De acordo com a Agência Brasil, a medida tem um impacto significativo na vida de mulheres negras, periféricas e chefes de família, que enfrentam dificuldades econômicas para obter a habilitação. A ministra das Mulheres, Márcia Lopes, destacou que “a CNH é, para muitas mulheres, uma porta de acesso ao trabalho, à renda e à autonomia”.

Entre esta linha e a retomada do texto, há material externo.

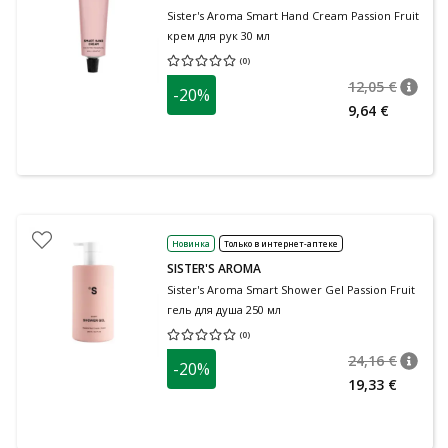
Sister's Aroma Smart Hand Cream Passion Fruit
крем для рук 30 мл
(
0
)
Средняя оценка 0.00
Количество оценок 0
12,05 €
-20%
nõuan
Tavalin
9,64 €
Новинка
Только в интернет-аптеке
SISTER'S AROMA
Sister's Aroma Smart Shower Gel Passion Fruit
гель для душа 250 мл
(
0
)
Средняя оценка 0.00
Количество оценок 0
24,16 €
-20%
nõuan
Tavalin
19,33 €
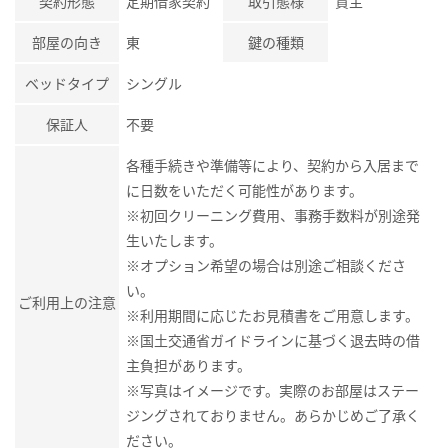
契約形態
定期借家契約
取引態様
貸主
部屋の向き
東
鍵の種類
ベッドタイプ
シングル
保証人
不要
各種手続きや準備等により、契約から入居まで
に日数をいただく可能性があります。
※初回クリーニング費用、事務手数料が別途発
生いたします。
※オプション希望の場合は別途ご相談くださ
い。
ご利用上の注意
※利用期間に応じたお見積書をご用意します。
※国土交通省ガイドラインに基づく退去時の借
主負担があります。
※写真はイメージです。実際のお部屋はステー
ジングされておりません。あらかじめご了承く
ださい。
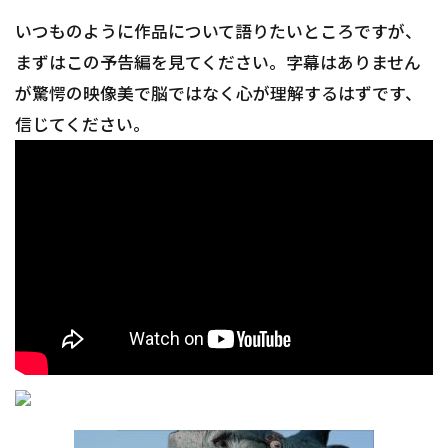
いつものように作品について語りたいところですが、
まずはこの予告編を見てください。字幕はありません
が驚愕の映像美で脳ではなく心が理解するはずです、
信じてください。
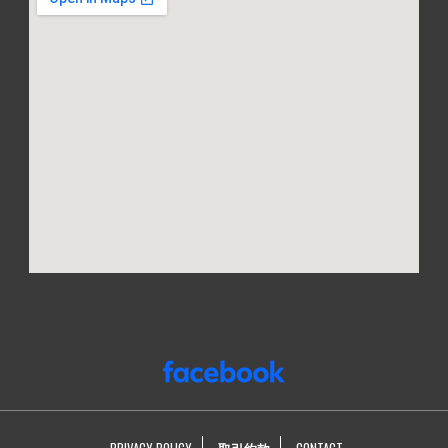
PRIVACY POLICY
取引約款
CONTACT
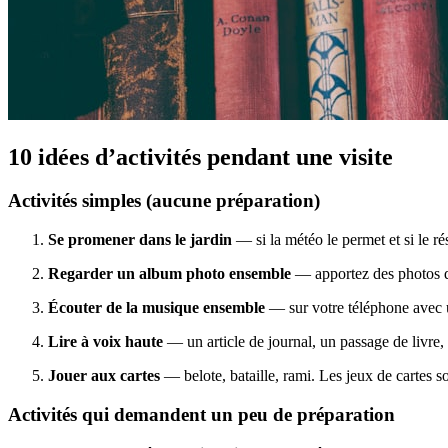
10 idées d’activités pendant une visite
Activités simples (aucune préparation)
Se promener dans le jardin
— si la météo le permet et si le r
Regarder un album photo ensemble
— apportez des photos d
Écouter de la musique ensemble
— sur votre téléphone avec u
Lire à voix haute
— un article de journal, un passage de livre,
Jouer aux cartes
— belote, bataille, rami. Les jeux de cartes 
Activités qui demandent un peu de préparation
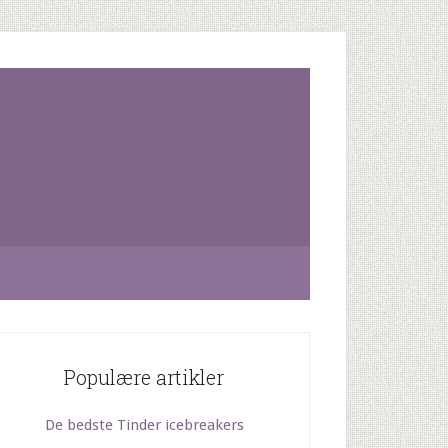
Populære artikler
De bedste Tinder icebreakers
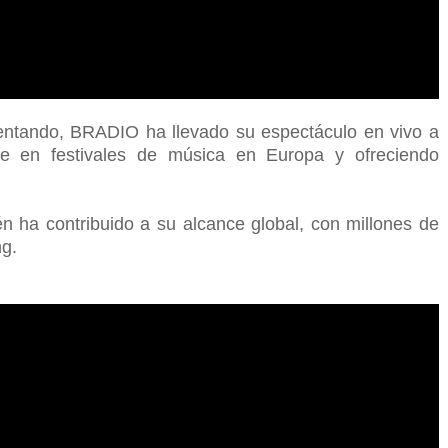
ntando, BRADIO ha llevado su espectáculo en vivo a
ose en festivales de música en Europa y ofreciendo
n ha contribuido a su alcance global, con millones de
ng.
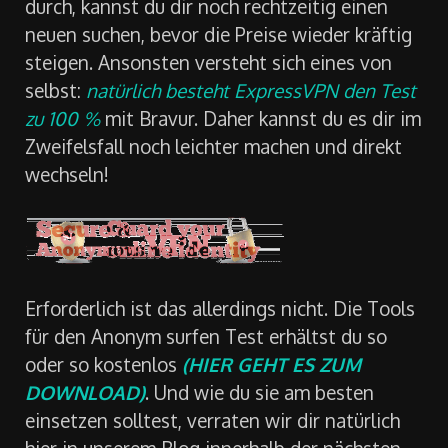
durch, kannst du dir noch rechtzeitig einen
neuen suchen, bevor die Preise wieder kräftig
steigen. Ansonsten versteht sich eines von
selbst:
natürlich besteht ExpressVPN den Test
zu 100 %
mit Bravur. Daher kannst du es dir im
Zweifelsfall noch leichter machen und direkt
wechseln!
Erforderlich ist das allerdings nicht. Die Tools
für den Anonym surfen Test erhältst du so
oder so kostenlos
(HIER GEHT ES ZUM
DOWNLOAD)
. Und wie du sie am besten
einsetzen solltest, verraten wir dir natürlich
hier in unserem Blog innerhalb der nächsten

Para ter direito à CNH Social, é necessário ter 18 anos ou mais, estar inscrito no Cadastro Único para Programas Sociais do Governo Federal (CadÚnico) e possuir renda mensal de até meio salário mínimo por pessoa. O cadastro no CadÚnico deve ser feito presencialmente em um CRAS (Centro de Referência de Assistência Social).
O que a CNH Social cobre?
O programa cobre todas as etapas da habilitação, incluindo exames médicos e psicológicos, aulas teóricas e práticas, taxas de prova e emissão da CNH. A prioridade é para a primeira habilitação nas categorias A (moto) e B (carro), mas estados podem estender a gratuidade a outras categorias conforme suas políticas locais.
A CNH obtida por meio do programa tem a mesma validade legal que a CNH paga, permitindo que beneficiárias atuem como motoristas profissionais, desde que cumpram os requisitos adicionais exigidos por lei. Isso abre novas oportunidades em áreas como transporte de passageiros, entregas e serviços rurais.
Compromisso dos estados é essencial
Apesar da autorização legal, cabe aos órgãos executivos de trânsito dos estados e do Distrito Federal decidirem sobre a alocação dos recursos e regulamentarem o acesso ao programa. É fundamental acompanhar os editais e calendários divulgados pelos Detrans, que definirão os critérios de inscrição e seleção dos beneficiários.
Segundo o Registro Nacional de Condutores Habilitados (Renach), o Brasil tem mais de 25,6 milhões de mulheres com CNH. Com o reforço legal trazido pela nova lei, espera-se que esse número cresça, especialmente entre as mulheres que mais precisam.